◆ **WHAT TO WORK ON**:
Increase every number in the keypoint values by 61, starting with the line that contains "right shoulder: (719, 737, 23)" and going on through the line that contains "left hip: (986, 1246, -2)", both included. Write out only those lines of the listing, each with its point name followed by the new values.

DATA FOR THE TASK Start Marker

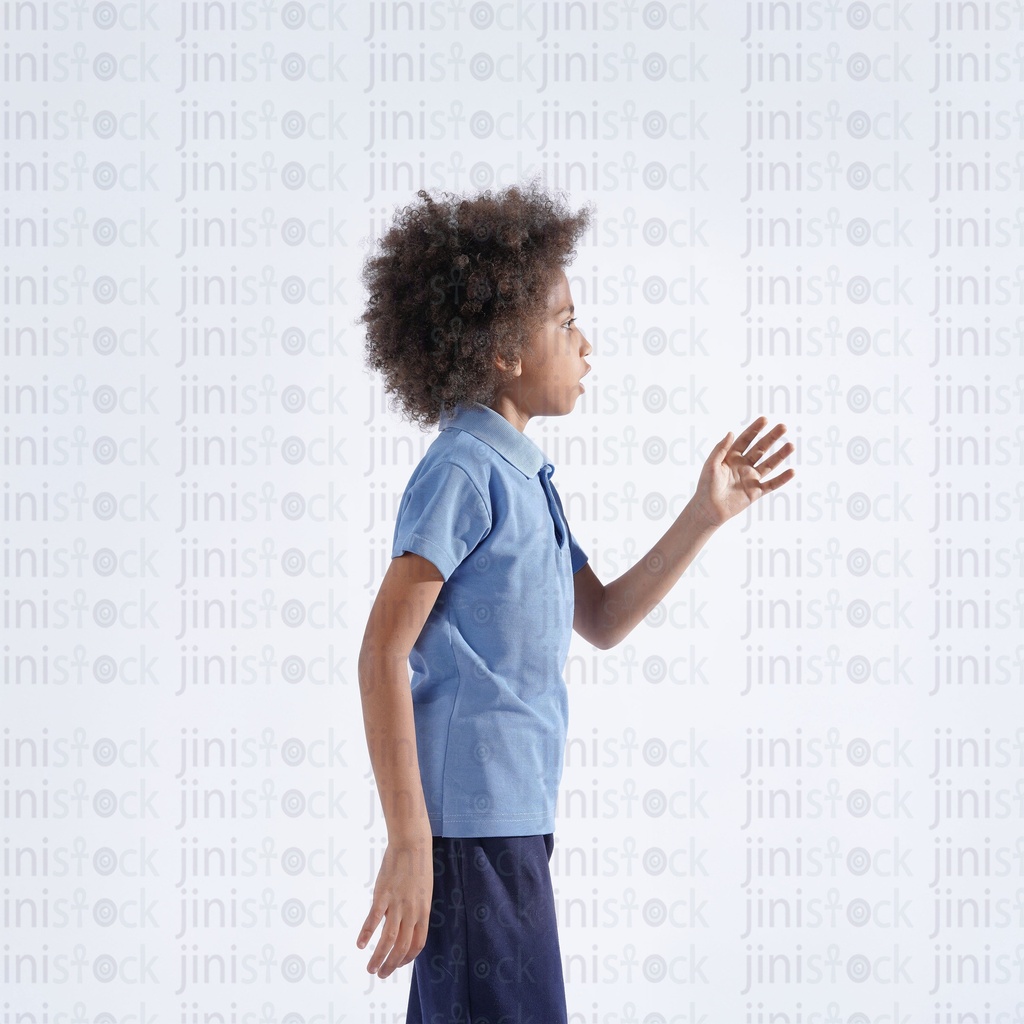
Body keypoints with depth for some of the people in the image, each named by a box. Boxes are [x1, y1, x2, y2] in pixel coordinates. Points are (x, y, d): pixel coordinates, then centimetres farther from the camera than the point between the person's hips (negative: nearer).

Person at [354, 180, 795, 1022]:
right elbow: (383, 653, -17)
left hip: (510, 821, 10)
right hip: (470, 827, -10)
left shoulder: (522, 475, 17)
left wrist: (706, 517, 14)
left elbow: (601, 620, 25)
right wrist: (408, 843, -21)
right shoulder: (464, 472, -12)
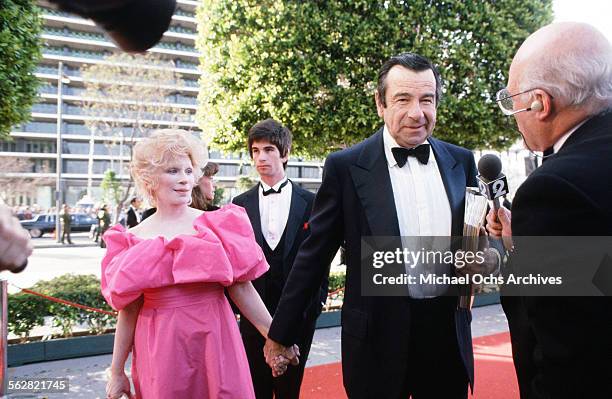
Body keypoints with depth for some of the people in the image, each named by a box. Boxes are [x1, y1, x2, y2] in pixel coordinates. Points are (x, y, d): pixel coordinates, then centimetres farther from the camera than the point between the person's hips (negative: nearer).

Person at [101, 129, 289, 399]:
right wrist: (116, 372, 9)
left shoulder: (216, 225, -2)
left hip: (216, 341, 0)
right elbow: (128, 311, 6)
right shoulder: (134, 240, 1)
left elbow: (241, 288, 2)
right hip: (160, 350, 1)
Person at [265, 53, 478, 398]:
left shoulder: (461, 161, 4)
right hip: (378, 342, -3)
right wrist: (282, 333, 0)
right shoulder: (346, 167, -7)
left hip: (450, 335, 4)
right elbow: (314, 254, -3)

DATA FOR THE TASK End Marker
DATA FOR THE TASK Start Marker

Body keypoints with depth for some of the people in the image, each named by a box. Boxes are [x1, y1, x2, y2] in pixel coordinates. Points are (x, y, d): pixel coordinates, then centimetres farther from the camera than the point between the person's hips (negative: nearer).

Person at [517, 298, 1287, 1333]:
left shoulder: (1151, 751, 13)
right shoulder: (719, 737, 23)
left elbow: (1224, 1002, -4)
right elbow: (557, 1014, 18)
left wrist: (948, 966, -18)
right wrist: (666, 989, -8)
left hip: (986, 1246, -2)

DATA FOR THE TASK End Marker

◆ **REPLY**:
right shoulder: (780, 798, 84)
left elbow: (1285, 1063, 57)
right elbow: (618, 1075, 79)
left wrist: (1009, 1027, 43)
right wrist: (727, 1050, 53)
left hip: (1047, 1307, 59)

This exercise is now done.